Thailand wins World Bank grant to reduce greenhouse gases

Thailand won a $3 million grant from the World Bank last week to further develop its proposals to reduce greenhouse gas emissions as officials said the Kingdom is aiming to lead the region in cutting emissions that contribute to climate change.

Thailand is preparing to join the Bank’s Partnership for Market Readiness (PMR) program, which provides a forum to support innovation and capacity building for reducing greenhouse gas (GHG) emissions and supporting climate change mitigation. Established in 2011, a total of 30 countries are participating in the PMR and 18 countries are implementing initiatives under the program.
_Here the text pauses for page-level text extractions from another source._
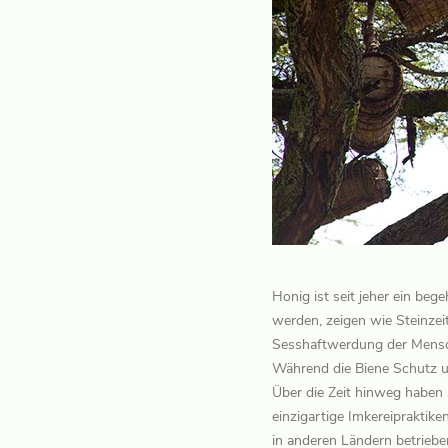
Honig ist seit jeher ein beg
werden, zeigen wie Steinze
Sesshaftwerdung der Mensche
Während die Biene Schutz u
Über die Zeit hinweg haben 
einzigartige Imkereipraktik
in anderen Ländern betriebe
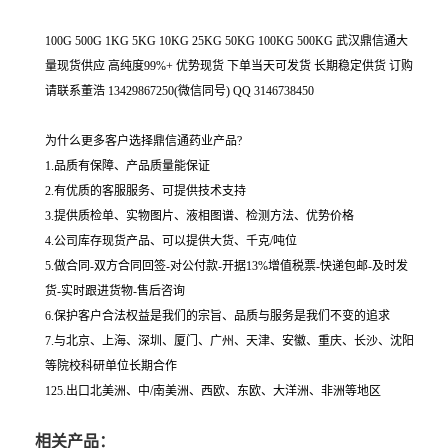
100G 500G 1KG 5KG 10KG 25KG 50KG 100KG 500KG 武汉鼎信通大
量现货供应 高纯度99%+ 优势现货 下单当天可发货 长期稳定供货 订购
请联系董浩 13429867250(微信同号) QQ 3146738450
为什么更多客户选择鼎信通药业产品?
1.品质有保障、产品质量能保证
2.有优质的客服服务、可提供技术支持
3.提供质检单、实物图片、液相图谱、检测方法、优势价格
4.公司库存现货产品、可以提供大货、千克/吨位
5.做合同-双方合同回签-对公付款-开据13%增值税票-快递包邮-及时发
货-实时跟进货物-售后咨询
6.保护客户合法权益是我们的宗旨、品质与服务是我们不变的追求
7.与北京、上海、深圳、厦门、广州、天津、安徽、重庆、长沙、沈阳
等院校科研单位长期合作
125.出口北美洲、中/南美洲、西欧、东欧、大洋洲、非洲等地区
相关产品：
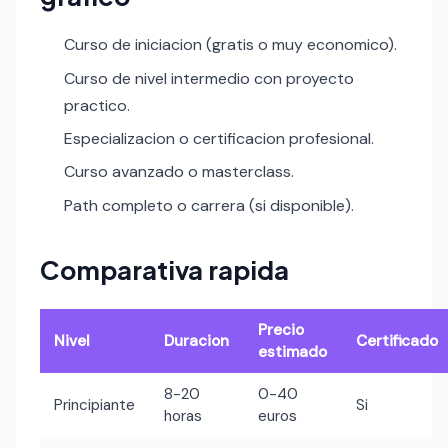
Curso de iniciacion (gratis o muy economico).
Curso de nivel intermedio con proyecto
practico.
Especializacion o certificacion profesional.
Curso avanzado o masterclass.
Path completo o carrera (si disponible).
Comparativa rapida
Precio
Nivel
Duracion
Certificado
estimado
8-20
0-40
Principiante
Si
horas
euros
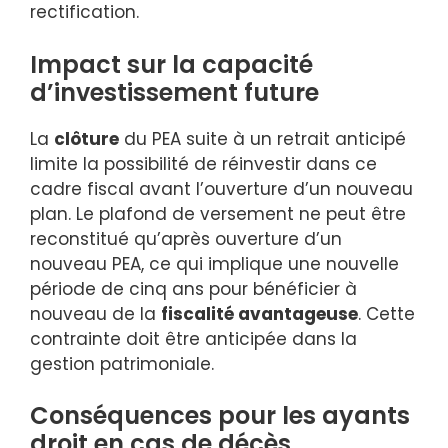
rectification.
Impact sur la capacité
d’investissement future
La
clôture
du PEA suite à un retrait anticipé
limite la possibilité de réinvestir dans ce
cadre fiscal avant l’ouverture d’un nouveau
plan. Le plafond de versement ne peut être
reconstitué qu’après ouverture d’un
nouveau PEA, ce qui implique une nouvelle
période de cinq ans pour bénéficier à
nouveau de la
fiscalité avantageuse
. Cette
contrainte doit être anticipée dans la
gestion patrimoniale.
Conséquences pour les ayants
droit en cas de décès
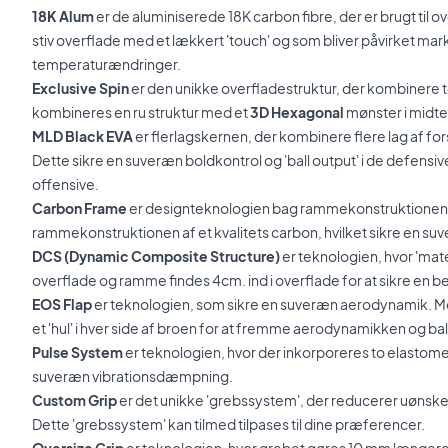
18K Alum
er de aluminiserede 18K carbon fibre, der er brugt til ov
stiv overflade med et lækkert 'touch' og som bliver påvirket mar
temperaturændringer.
Exclusive Spin
er den unikke overfladestruktur, der kombinere t
kombineres en ru struktur med et
3D Hexagonal
mønster i midte
MLD Black EVA
er flerlagskernen, der kombinere flere lag af for
Dette sikre en suveræn boldkontrol og 'ball output' i de defensiv
offensive.
Carbon Frame
er designteknologien bag rammekonstruktionen
rammekonstruktionen af et kvalitets carbon, hvilket sikre en su
DCS (Dynamic Composite Structure)
er teknologien, hvor 'ma
overflade og ramme findes 4cm. ind i overflade for at sikre en 
EOS Flap
er teknologien, som sikre en suveræn aerodynamik. M
et 'hul' i hver side af broen for at fremme aerodynamikken og ba
Pulse System
er teknologien, hvor der inkorporeres to elastomer
suveræn vibrationsdæmpning.
Custom Grip
er det unikke 'grebssystem', der reducerer uønske
Dette 'grebssystem' kan tilmed tilpases til dine præferencer.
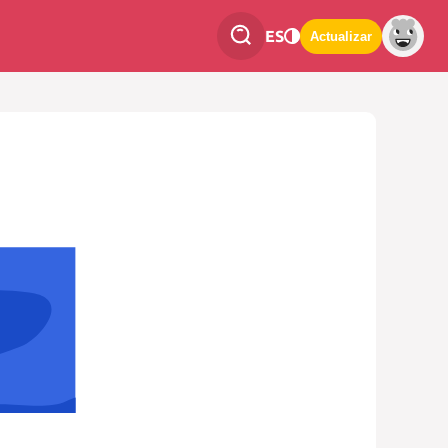
ES
Actualizar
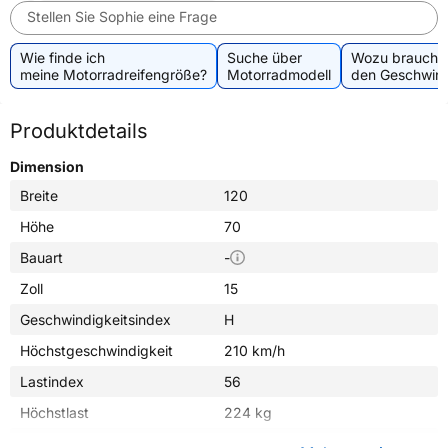
Stellen Sie Sophie eine Frage
Wie finde ich
Suche über
Wozu brauche 
meine Motorradreifengröße?
Motorradmodell
den Geschwind
Produktdetails
Dimension
Breite
120
Höhe
70
Bauart
-
Zoll
15
Geschwindigkeitsindex
H
Höchstgeschwindigkeit
210 km/h
Lastindex
56
Höchstlast
224 kg
Gewicht (in kg)
4,150 kg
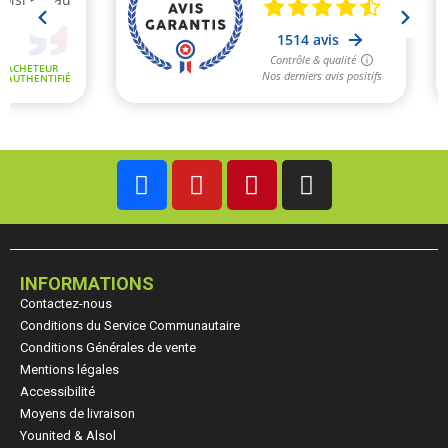
INFORMATIONS
Contactez-nous
Conditions du Service Communautaire
Conditions Générales de vente
Mentions légales
Accessibilité
Moyens de livraison
Younited & Alsol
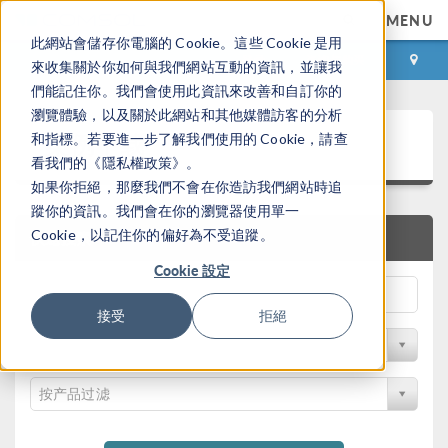
MENU
此網站會儲存你電腦的 Cookie。這些 Cookie 是用
登录
咨询与购买
來收集關於你如何與我們網站互動的資訊，並讓我
們能記住你。我們會使用此資訊來改善和自訂你的
瀏覽體驗，以及關於此網站和其他媒體訪客的分析
案例下载
和指標。若要進一步了解我們使用的 Cookie，請查
看我們的《隱私權政策》。
如果你拒絕，那麼我們不會在你造訪我們網站時追
蹤你的資訊。我們會在你的瀏覽器使用單一
Cookie，以記住你的偏好為不受追蹤。
快速搜索
Cookie 設定
接受
拒絕
按学科过滤
按产品过滤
Thailand is a leader in Southeast Asia in the field of renewable energy, with more energy generated from solar and wind than any of its neighbors, and significant amounts of power generated from other ‘green’ sources such as hydropower and biomass. Nonetheless, the country is still heavily dependent on fossil fuels.

The grant will be used to conduct in-depth studies on four proposals formulated by Thailand to reduce its GHG emissions. The research will focus on the expected economic and social impacts of the proposals should they be implemented.  The Thailand Greenhouse Gas Management Organization (TGO), a public organization, developed the proposals over several years with input from stakeholders.

Under the first proposal, the TGO will offer research to help the government prepare components of an Energy Performance Certificate program. It will provide technical assistance focusing on data readiness and target-setting methodology for different industrial sectors and types of buildings, developing performance-based incentives and assessing law and regulations required to implement the program.

In the second proposal, the Department of Alternative Energy would target over 9,000 large buildings and factories across the country, asking them to voluntarily reduce energy use from ‘business-as-usual levels.’ Companies that are able to reduce energy use below an agreed-upon target would receive performance certificates that would then be assessed to determine how their carbon credit should be priced.

The third proposal would have the TGO helping local communities and municipalities gauge their carbon footprint and draft plans to reduce gases using alternatives that fit each community. Plans could include using more renewable energy and engaging in reforestation. Initially, 24 communities would serve as pilot areas for this part of the program.

The fourth proposal will help develop a legal framework to support an emission trading system in Thailand. According to Pongvipa Lohsomboon, deputy director at TGO, there have been talks with companies in the petrochemical, paper and cement sectors that could take a lead in this system. Thailand, they said, was the 22nd-largest carbon-dioxide emitter in the world and fifth largest in the East Asia and Pacific region.